MELTING ICE & SNOW
Melting glaciers and ice sheets in Greenland and Antarctica have a direct and profound impact on sea-level rise.
Greenland’s ice sheet is losing mass about six times faster than it was a few decades ago. In the past fifty years, the sheet has already shed enough to add about half an inch of water to the world’s oceans. In just this last summer’s heat wave, meltwater — equivalent to over 4 million swimming pools — sloughed into the ocean in a single day.
Antarctica, that frigid expanse of land at the Earth’s Southern pole, is covered by 90% of the planet’s ice. If all of its ice were to melt, sea levels would rise by 190 feet. It is melting at an alarming rate, with the rate of thaw tripling over the past decade and losing 2.71 trillion tons of ice between 1992 and 2017 with half of these losses occurring in the past five years, shrinking to record low levels.
Melting ice is not limited to the poles and is happening around the world: Alaska’s sea ice has all melted; the glaciers of the Himalayas are melting twice as fast as they were in 2000; the Patagonian icefields are a fraction of their previous size. Iceland marked its first loss of a glacier to climate change with a funeral, and the Swiss followed suit with a funeral for the Pizol glacier in the Alps.

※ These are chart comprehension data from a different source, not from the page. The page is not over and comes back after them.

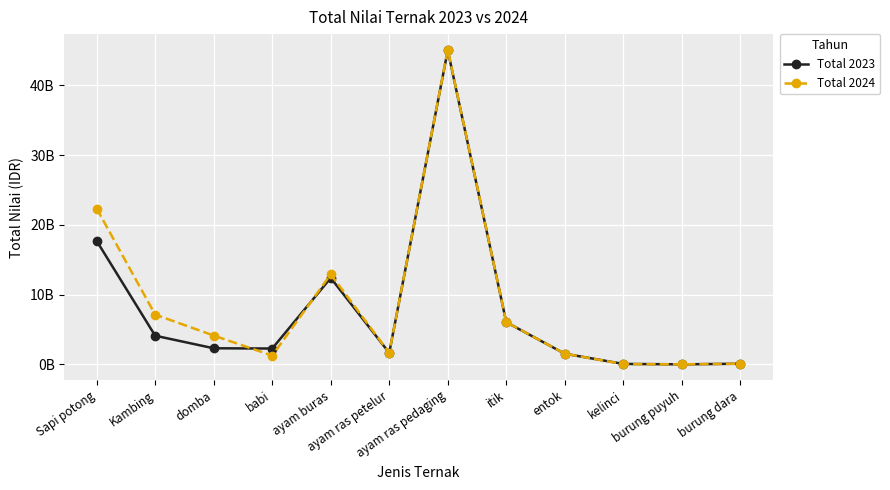

What is the label of the 9th point from the left?

entok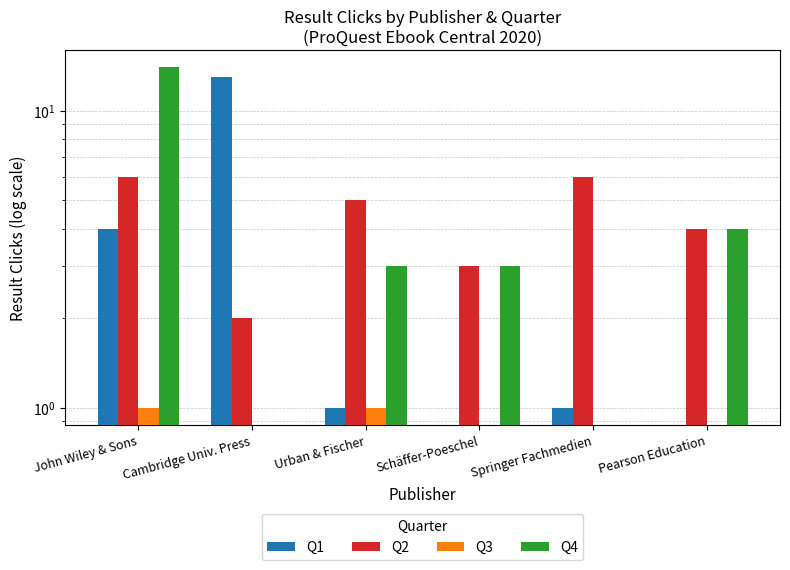

Reading left to right, list all the values displayed in this chart.

Q1: 4	13	1	0	1	0
Q2: 6	2	5	3	6	4
Q3: 1	0	1	0	0	0
Q4: 14	0	3	3	0	4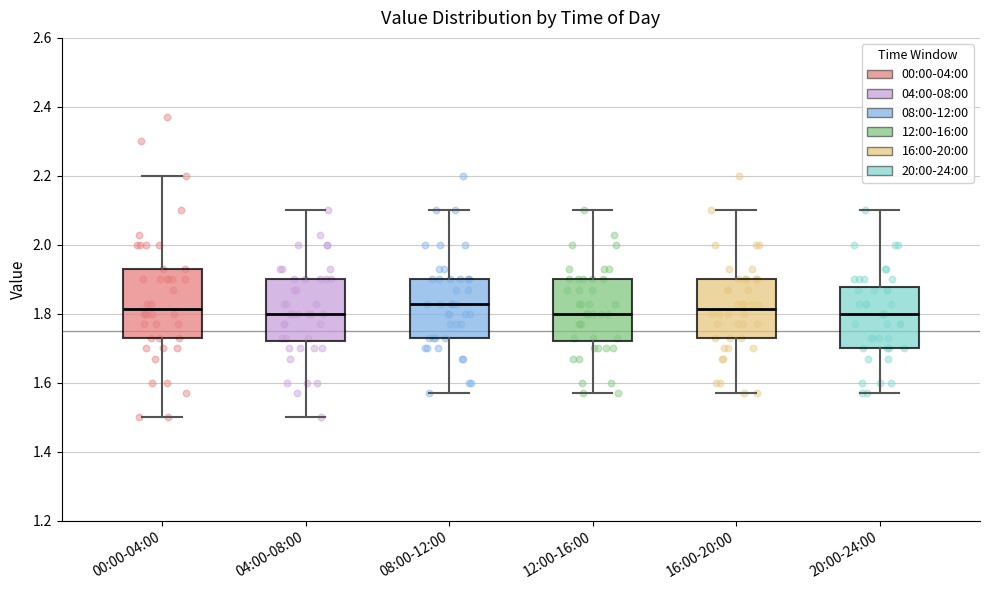

Where is the upper edge of the box for 08:00-12:00 on the y-axis? The values are not printed on the chart, so give them approximately, as read against the axis.

1.90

And, then there is our own ice melt.
Diana Six, an entomologist at the U. of Montana, recently returned from a trip to Montana’s Glacial National Park, where the 97/98˚heat had decimated the ice. In despair, she said, “I don’t think people realize that climate change is not just a loss of ice. It’s all the stuff that’s dependent on it. The water is too warm for the fish. At some of the lower elevations, glacier lilies were shriveled, lupins didn’t even open. The flowers should extend for another three weeks but they’re already gone. Any insects or birds that depend upon them, like bees or hummingbirds are in trouble, their food is gone. Bird populations have just baked. There have been total losses of a lot of baby birds this year. You see these ospreys and eagles sitting on top of the trees in their nests and those young, they just can’t take the heat.”